Commercial motorcyclists had their own tales of woes to tell. Some told the newspaper they are wary of taking members of the church to their place of worship because they often refuse to pay when they get to their destination. “Before you know what is happening, they get their fellow members to set upon and beat you black and blue,” said one of the cyclists who asked that his name should not be mentioned.
Property owners around the church were also said to have suffered in CPA’s hands. “There are innumerable cases of lands and properties confiscated by King,” said Sekoni. Some, according to him, were forced to part with their lands at give-away prices.
Some were even forced to leave the place without getting a penny in compensation, the paper learnt. Our correspondents were also told of the travails of the overseers of Christian Pentecostal Mission, CPM, who left their parcels of land for CPA after its grand overseer threatened to ruin their ministry. “Reverend King had, indeed, started carrying out the threat before he was arrested,” said a member of CPM. It was gathered that CPA would put buses in Oshodi, a strategic point in Lagos, and deceive worshippers of CPM into entering them. They are then ferried straight to the CPA worship ground.
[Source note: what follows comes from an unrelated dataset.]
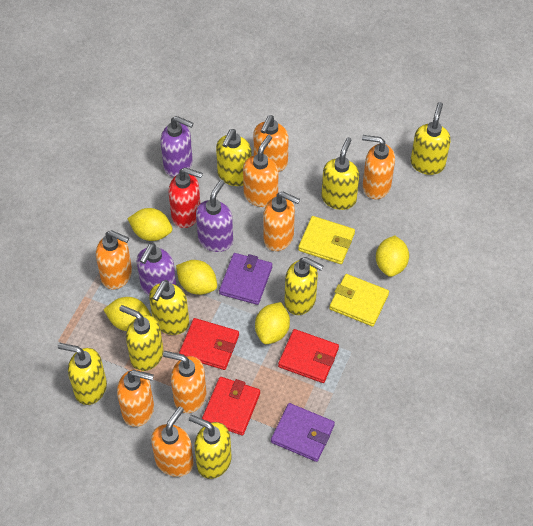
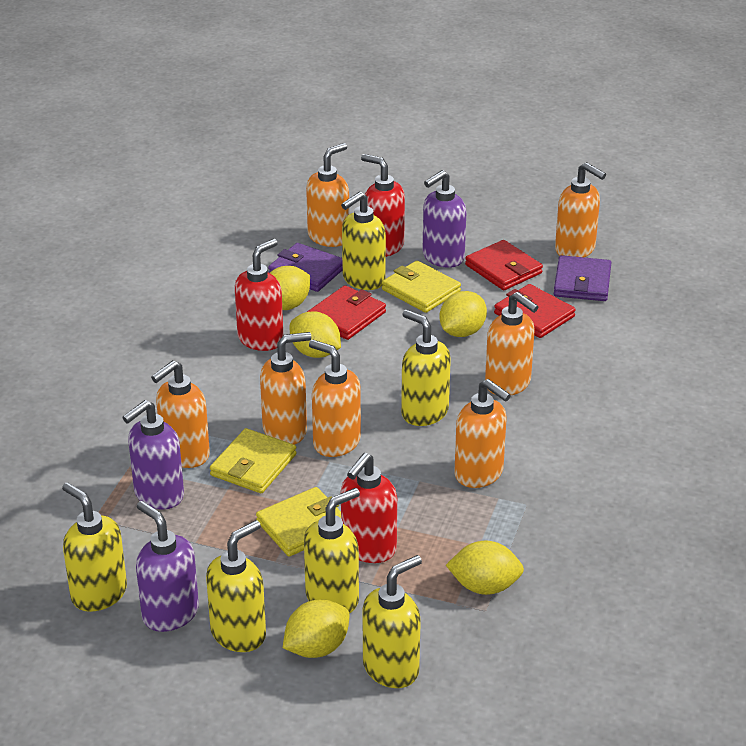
orange soap dispenser: 8 -> 7
red soap dispenser: 1 -> 3
yellow soap dispenser: 8 -> 6
yellow wallet: 2 -> 3

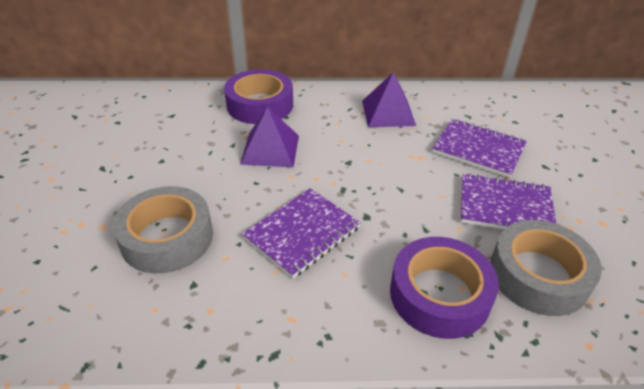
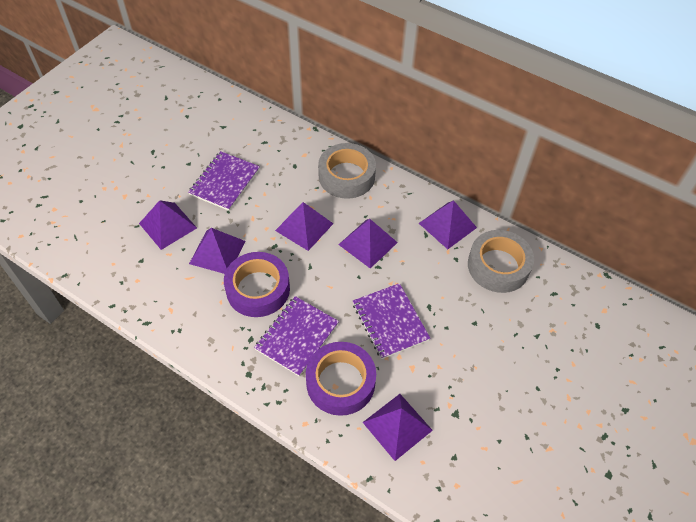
purple pyramid: 2 -> 6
Once there, they are persuaded that the ministry is one and the same with CPM. “Our church lost members through this gimmick,” said the CPM convert who preferred anonymity.
Reprieve may have come at last for those oppressed by the activities of Rev. King and his disciples. But would they have the last laugh? Only the Court of Appeal, and ultimately the Supreme Court, can tell. For the time being, King is tamed and caged in a lonely, dingy cell at the Kirikiri Maximum Prison, awaiting a possible appointment with the hangman.